* **Work instructions**:
1. In the forum thread about a black screen when launching the VM, what did QaidVoid say had been forgotten?
2. Carry on the forum thread about the VM black screen, starting after its final comment.

* **Supplied passage**:
QaidVoid / Complete-Single-GPU-Passthrough

Single GPU VFIO Passthrough Guide
788 stars 38 forks source link

black screen when launching the vm #3

Closed SneekeeStache closed 3 years ago

SneekeeStache commented 3 years ago

when i launch the windows 10 vm i got a black screen specs: intel core i 7 4770 20 gb of ram ddr3 rx 570 8gb Z97 PC Mate

QaidVoid commented 3 years ago

Please post the log file, which you can find at /var/log/libvirt/qemu/{vm_name}.log

SneekeeStache commented 3 years ago

win10.log

QaidVoid commented 3 years ago

You forgot to change the CPU Model to host-passthrough. Untick Copy host CPU Configuration in CPUs section, and put host-passthrough in model.

* **Exercise data**:
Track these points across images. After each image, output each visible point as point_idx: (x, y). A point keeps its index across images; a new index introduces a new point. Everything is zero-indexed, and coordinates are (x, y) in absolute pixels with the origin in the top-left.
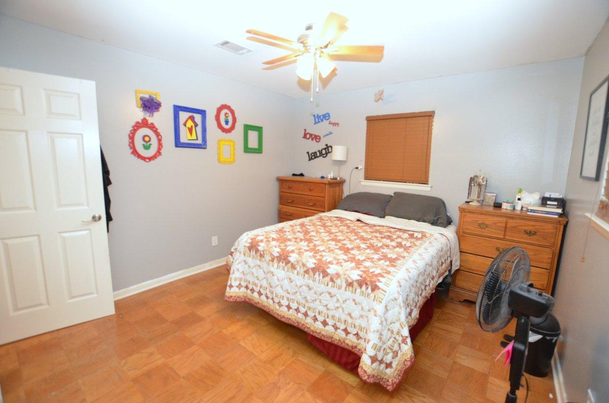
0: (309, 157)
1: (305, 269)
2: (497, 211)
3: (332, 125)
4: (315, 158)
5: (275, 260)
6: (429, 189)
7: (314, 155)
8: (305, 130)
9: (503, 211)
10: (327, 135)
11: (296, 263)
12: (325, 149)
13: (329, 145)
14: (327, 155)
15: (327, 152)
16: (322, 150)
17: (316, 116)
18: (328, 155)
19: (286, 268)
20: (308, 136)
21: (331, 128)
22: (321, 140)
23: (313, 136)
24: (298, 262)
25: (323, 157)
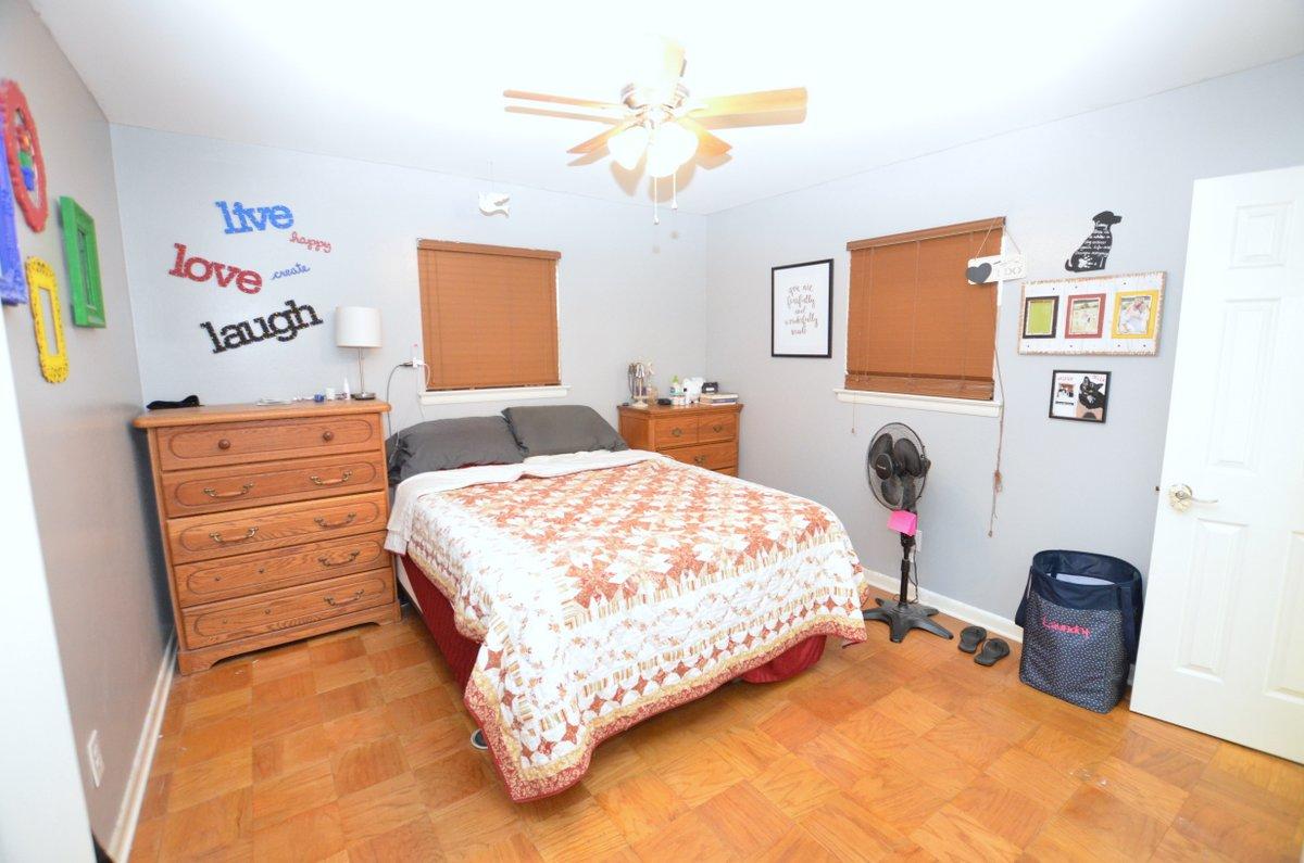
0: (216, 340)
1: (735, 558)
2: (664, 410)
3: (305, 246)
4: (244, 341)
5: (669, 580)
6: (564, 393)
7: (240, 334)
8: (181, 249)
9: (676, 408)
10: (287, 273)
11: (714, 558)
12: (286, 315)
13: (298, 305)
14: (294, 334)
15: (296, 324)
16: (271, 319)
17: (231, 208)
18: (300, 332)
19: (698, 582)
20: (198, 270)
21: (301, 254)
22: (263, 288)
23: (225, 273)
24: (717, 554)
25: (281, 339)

--

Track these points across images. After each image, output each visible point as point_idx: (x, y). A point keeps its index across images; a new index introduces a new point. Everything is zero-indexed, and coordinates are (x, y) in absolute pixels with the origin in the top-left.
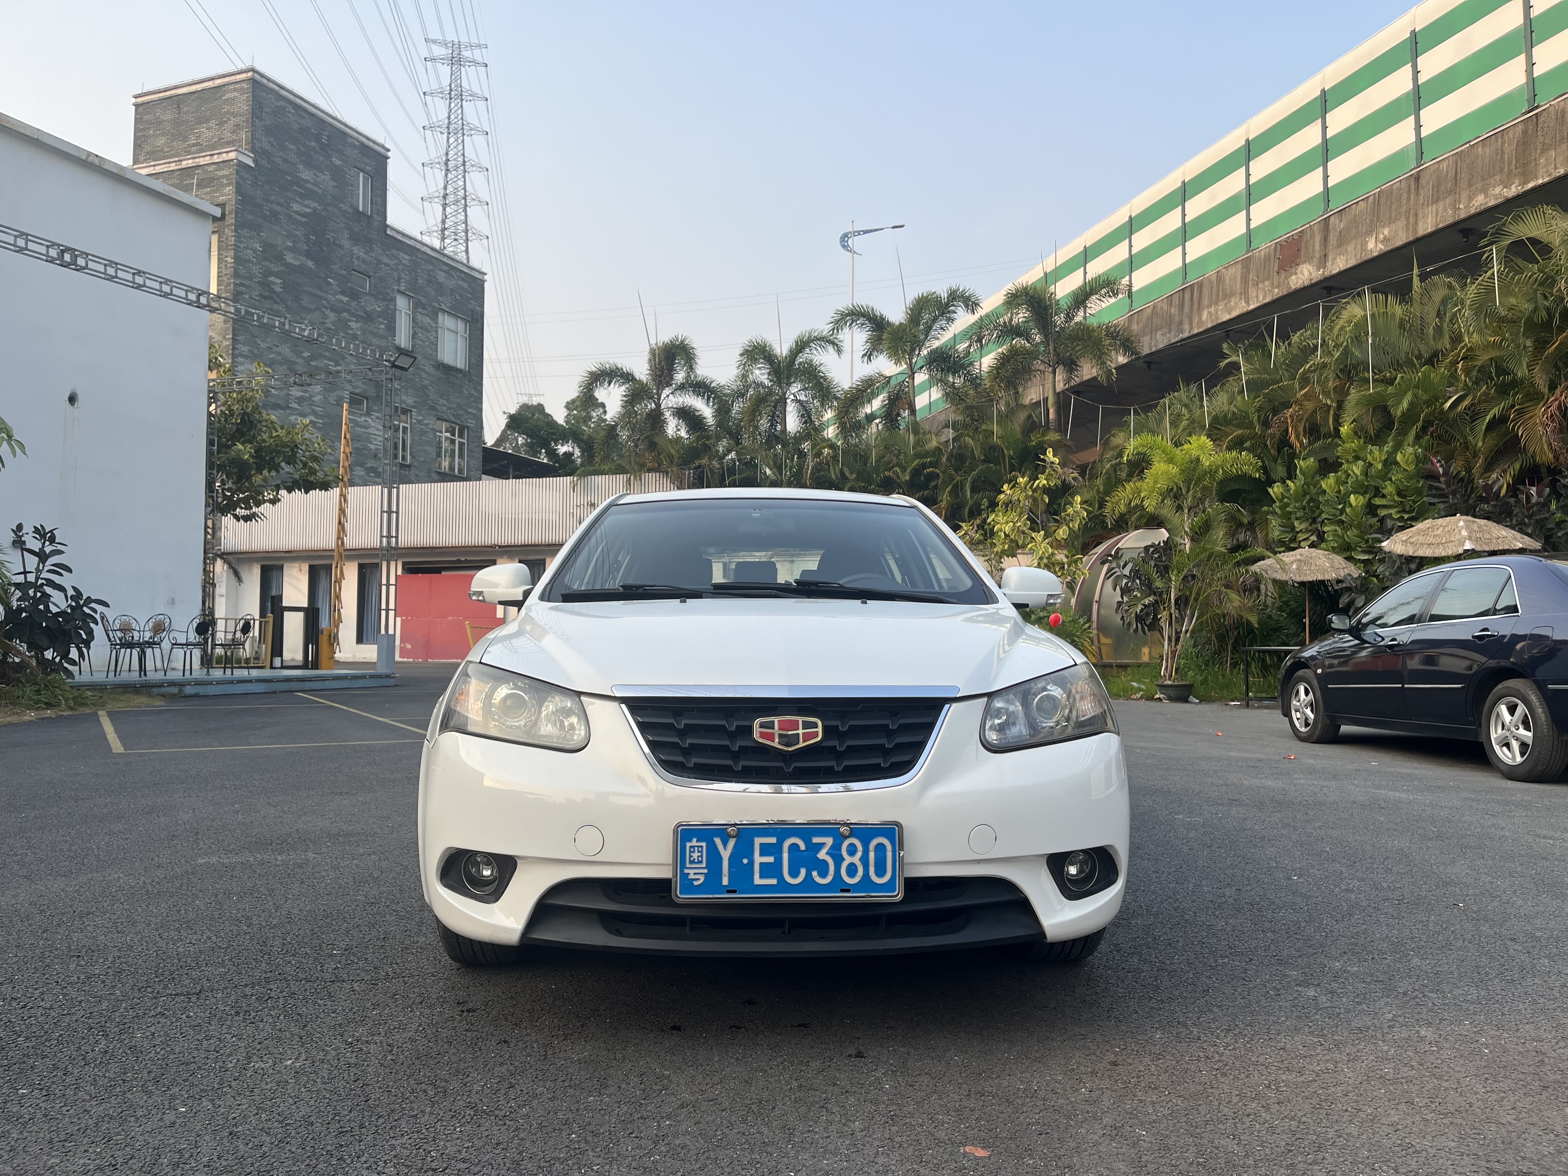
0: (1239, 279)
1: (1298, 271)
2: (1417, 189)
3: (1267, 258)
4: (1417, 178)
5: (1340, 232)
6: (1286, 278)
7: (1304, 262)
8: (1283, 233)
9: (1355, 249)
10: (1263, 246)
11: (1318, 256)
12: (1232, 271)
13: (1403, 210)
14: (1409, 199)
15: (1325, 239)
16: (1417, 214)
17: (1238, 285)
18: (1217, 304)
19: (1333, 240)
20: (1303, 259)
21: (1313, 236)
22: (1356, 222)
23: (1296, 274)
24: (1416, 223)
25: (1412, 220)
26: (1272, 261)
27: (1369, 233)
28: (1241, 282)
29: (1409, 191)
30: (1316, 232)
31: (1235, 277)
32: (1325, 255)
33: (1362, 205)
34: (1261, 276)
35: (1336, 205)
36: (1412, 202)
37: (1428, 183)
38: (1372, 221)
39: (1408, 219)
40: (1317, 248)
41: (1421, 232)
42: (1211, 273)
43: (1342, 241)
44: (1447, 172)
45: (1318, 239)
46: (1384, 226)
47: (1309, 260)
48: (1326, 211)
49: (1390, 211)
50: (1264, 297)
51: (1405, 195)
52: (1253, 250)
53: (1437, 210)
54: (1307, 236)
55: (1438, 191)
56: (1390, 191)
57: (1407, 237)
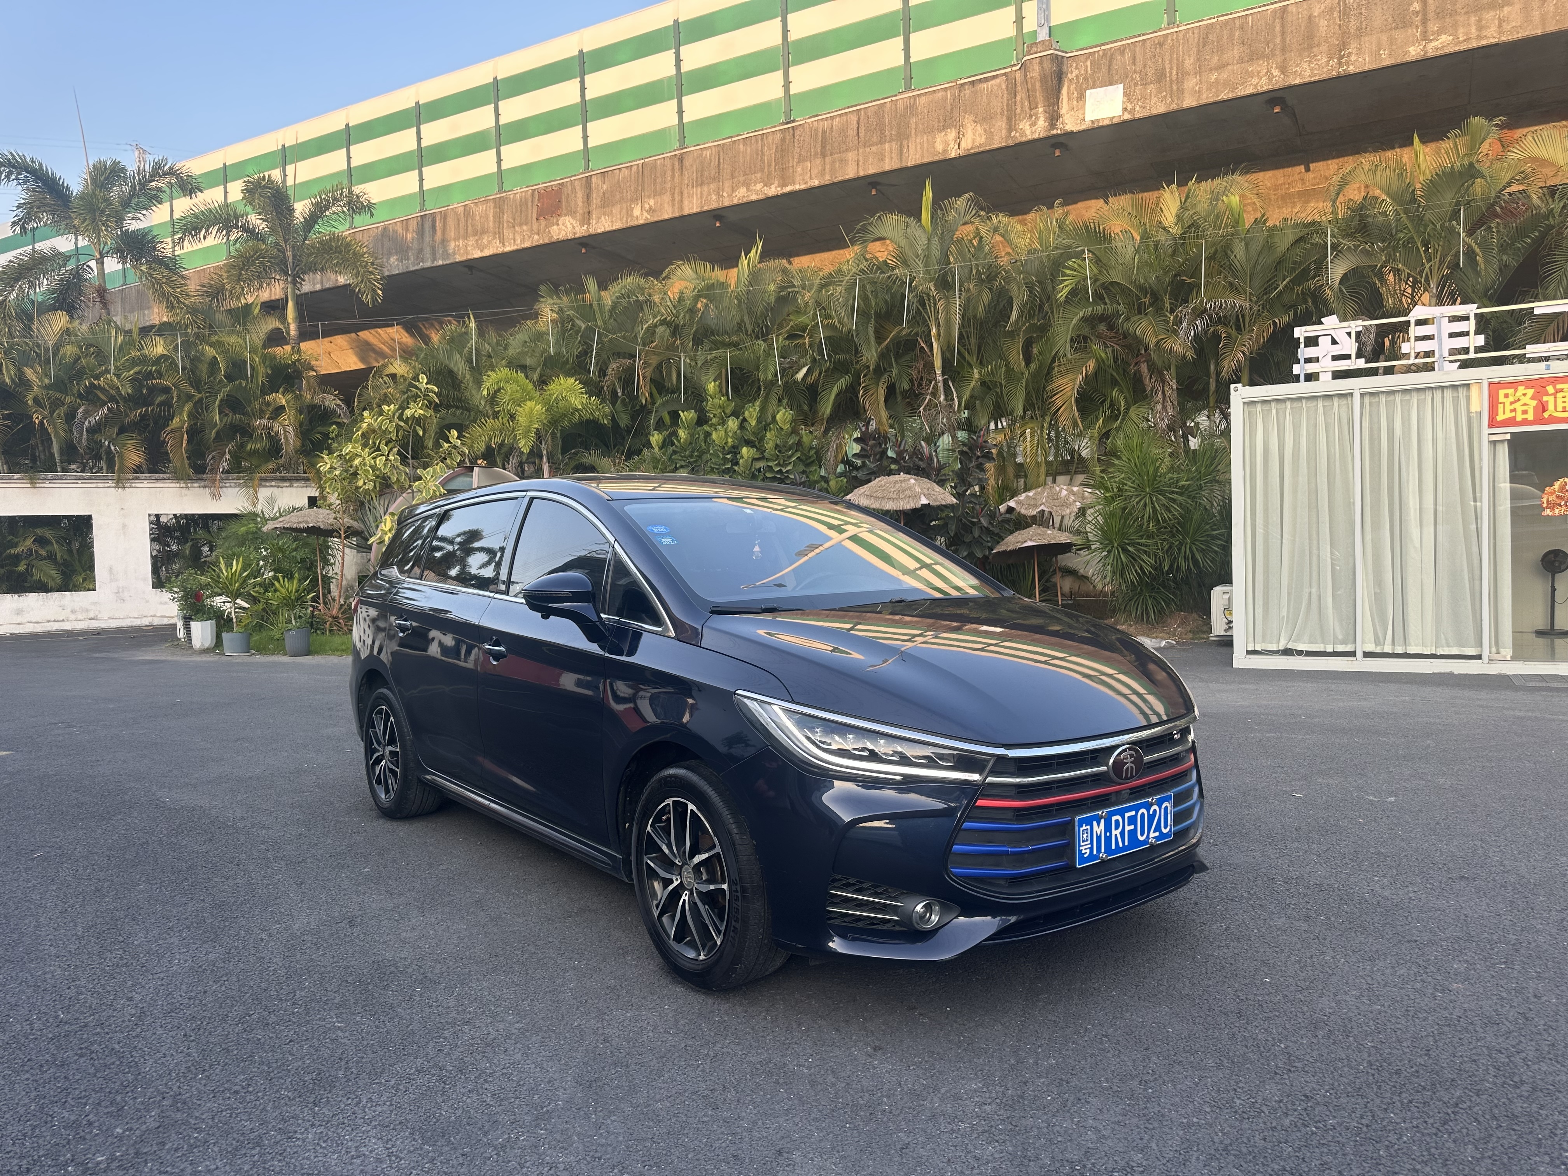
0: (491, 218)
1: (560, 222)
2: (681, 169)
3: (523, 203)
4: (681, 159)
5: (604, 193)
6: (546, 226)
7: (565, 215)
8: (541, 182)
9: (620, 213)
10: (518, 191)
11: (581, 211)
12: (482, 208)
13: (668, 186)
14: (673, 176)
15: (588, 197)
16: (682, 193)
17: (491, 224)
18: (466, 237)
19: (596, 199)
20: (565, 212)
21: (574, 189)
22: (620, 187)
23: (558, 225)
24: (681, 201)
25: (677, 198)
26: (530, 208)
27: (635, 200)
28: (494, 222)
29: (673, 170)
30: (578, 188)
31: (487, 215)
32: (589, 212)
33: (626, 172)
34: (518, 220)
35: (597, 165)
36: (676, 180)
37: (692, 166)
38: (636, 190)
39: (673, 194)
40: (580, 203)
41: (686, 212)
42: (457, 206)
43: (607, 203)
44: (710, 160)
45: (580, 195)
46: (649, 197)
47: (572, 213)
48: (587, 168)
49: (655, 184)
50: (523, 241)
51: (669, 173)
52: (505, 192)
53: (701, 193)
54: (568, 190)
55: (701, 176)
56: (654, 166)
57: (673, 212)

* * *

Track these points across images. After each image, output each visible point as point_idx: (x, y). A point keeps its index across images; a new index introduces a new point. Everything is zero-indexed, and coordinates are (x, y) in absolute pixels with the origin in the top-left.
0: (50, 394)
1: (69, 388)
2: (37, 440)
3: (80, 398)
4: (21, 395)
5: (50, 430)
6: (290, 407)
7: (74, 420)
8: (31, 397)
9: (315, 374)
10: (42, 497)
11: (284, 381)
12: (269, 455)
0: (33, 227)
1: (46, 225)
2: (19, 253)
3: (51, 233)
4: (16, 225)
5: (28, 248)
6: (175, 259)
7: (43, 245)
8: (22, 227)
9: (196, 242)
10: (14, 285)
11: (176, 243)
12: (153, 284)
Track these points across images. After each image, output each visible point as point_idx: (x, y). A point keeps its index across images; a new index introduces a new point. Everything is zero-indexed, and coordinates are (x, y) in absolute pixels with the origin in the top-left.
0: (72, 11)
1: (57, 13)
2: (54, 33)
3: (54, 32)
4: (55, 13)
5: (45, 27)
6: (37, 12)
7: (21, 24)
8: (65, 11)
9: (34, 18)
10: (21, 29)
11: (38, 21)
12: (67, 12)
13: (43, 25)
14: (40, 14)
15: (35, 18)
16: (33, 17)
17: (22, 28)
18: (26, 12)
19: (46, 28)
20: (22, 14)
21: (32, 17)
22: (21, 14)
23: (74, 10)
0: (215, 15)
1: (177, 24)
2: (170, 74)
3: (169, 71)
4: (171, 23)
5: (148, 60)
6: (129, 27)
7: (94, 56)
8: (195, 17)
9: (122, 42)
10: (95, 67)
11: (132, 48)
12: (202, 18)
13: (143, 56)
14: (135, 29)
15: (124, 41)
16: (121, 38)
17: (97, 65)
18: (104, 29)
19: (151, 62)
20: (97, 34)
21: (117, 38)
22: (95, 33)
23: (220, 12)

* **Answers below**:
1. Changing the CPU Model to host-passthrough.

2.
SneekeeStache commented 3 years ago

i did that but i still have a black screen with no signal win10.log

QaidVoid commented 3 years ago

Please post your configuration file. You can get it with sudo virsh dumpxml win10 > win10.xml

SneekeeStache commented 3 years ago

win10.zip

QaidVoid commented 3 years ago

Copying CPU host or using any other CPU models seemed to work. It seems that you might not have enabled VT-D. I forgot to mention that in the guide, my bad. Run

ls /sys/kernel/iommu_groups

If you don't see any output, then you need to enable VT-D in your BIOS settings.

SneekeeStache commented 3 years ago

photo_2020-12-27_12-57-43 2020-12-27_13-00 everything was already enabled

QaidVoid commented 3 years ago

I'm not really sure what might be the issue. You can try a few more options. Check PCI devices mapped in IOMMU groups: https://wiki.archlinux.org/index.php/PCI_passthrough_via_OVMF#Ensuring_that_the_groups_are_valid

If the goup containing GPU devices contains anything else (ignoring PCI Bridge), you need ACS override patch: https://wiki.archlinux.org/index.php/PCI_passthrough_via_OVMF#Bypassing_the_IOMMU_groups_(ACS_override_patch)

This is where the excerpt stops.